-- HOW TO COMPLETE THIS TASK --
Word for word, copy the line containing "mouse_move(206, 187)" and every line after it in the records below, leaving pictures out.

-- RECORDS SHOWN --
○ ○ ○ ○ ○

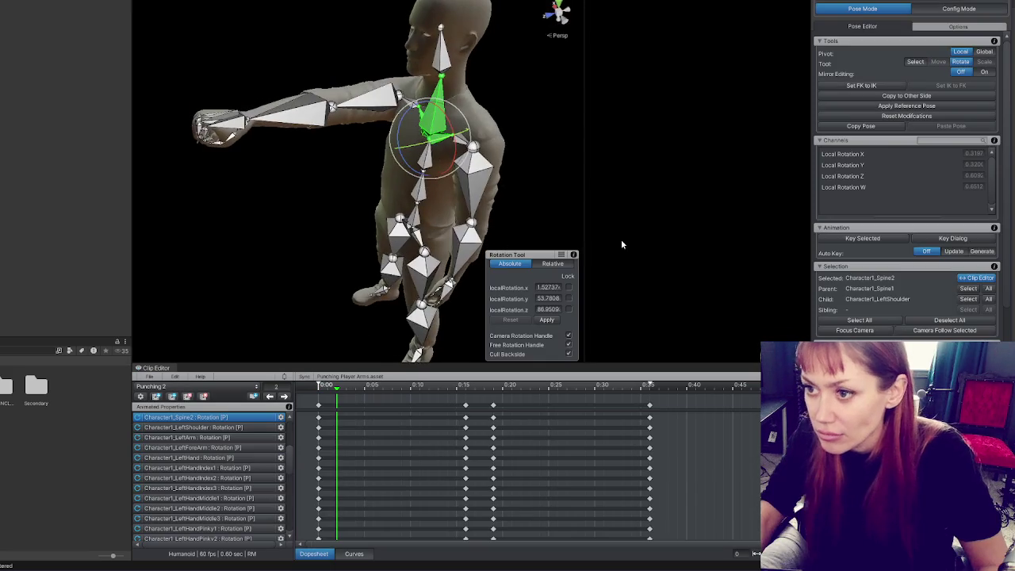
Add a sphere to the scene, undoing an accidentally created cube.
drag(192, 127, 409, 143)
drag(238, 127, 158, 117)
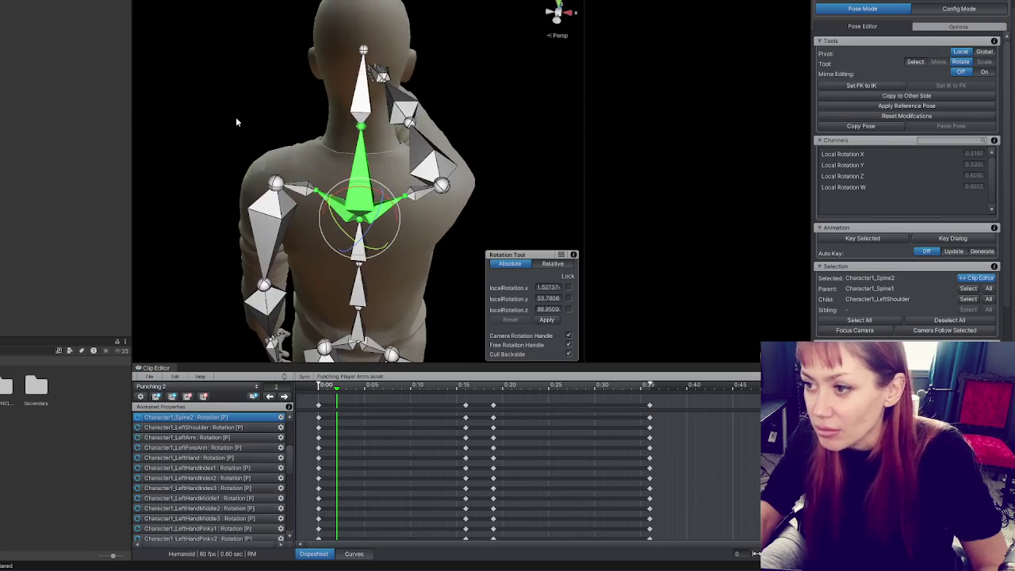
mouse_move(206, 187)
mouse_down()
mouse_move(357, 199)
mouse_move(480, 239)
mouse_move(369, 204)
mouse_up()
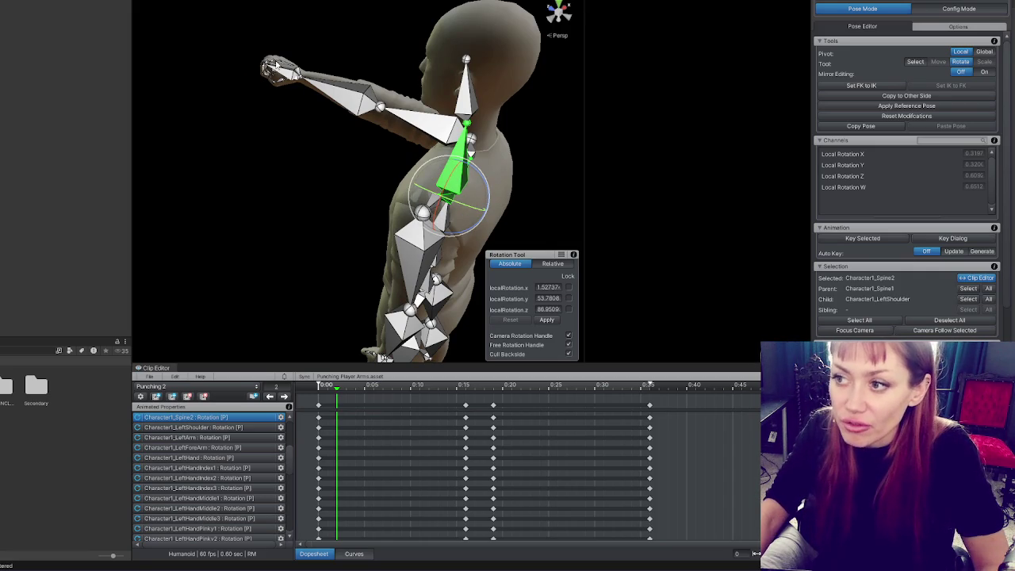
right_click(2, 95)
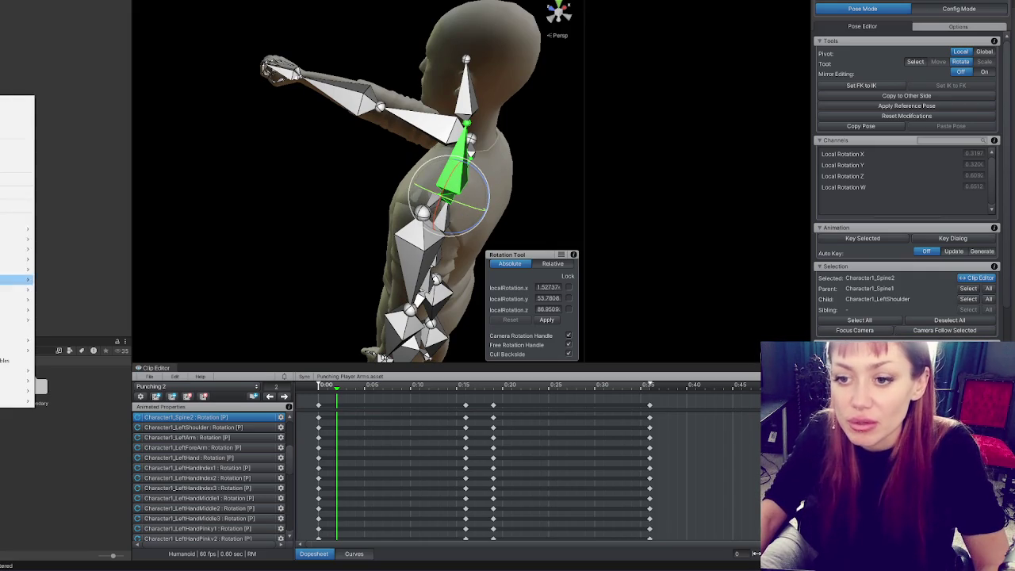
mouse_move(16, 238)
click(56, 231)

○ ○ ○ ○ ○

-- RESPONSE BELOW --
mouse_move(206, 187)
mouse_down()
mouse_move(357, 199)
mouse_move(480, 239)
mouse_move(369, 204)
mouse_up()
right_click(2, 95)
mouse_move(16, 238)
click(56, 231)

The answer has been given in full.